──────── MATERIAL PROVIDED
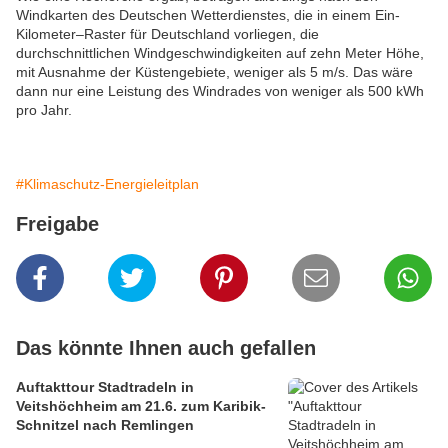
Windkarten des Deutschen Wetterdienstes, die in einem Ein-
Kilometer–Raster für Deutschland vorliegen, die
durchschnittlichen Windgeschwindigkeiten auf zehn Meter Höhe,
mit Ausnahme der Küstengebiete, weniger als 5 m/s. Das wäre
dann nur eine Leistung des Windrades von weniger als 500 kWh
pro Jahr.
#Klimaschutz-Energieleitplan
Freigabe
Das könnte Ihnen auch gefallen
Auftakttour Stadtradeln in
Veitshöchheim am 21.6. zum Karibik-
Schnitzel nach Remlingen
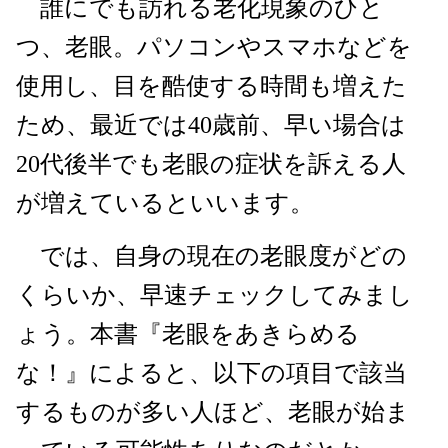
誰にでも訪れる老化現象のひと
つ、老眼。パソコンやスマホなどを
使用し、目を酷使する時間も増えた
ため、最近では40歳前、早い場合は
20代後半でも老眼の症状を訴える人
が増えているといいます。
では、自身の現在の老眼度がどの
くらいか、早速チェックしてみまし
ょう。本書『老眼をあきらめる
な！』によると、以下の項目で該当
するものが多い人ほど、老眼が始ま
────────────────
## DESCRIPTION OF THE TASK
All lines with the word "weniger" need to be copied from the data above.

## EXPECTED ANSWER
mit Ausnahme der Küstengebiete, weniger als 5 m/s. Das wäre
dann nur eine Leistung des Windrades von weniger als 500 kWh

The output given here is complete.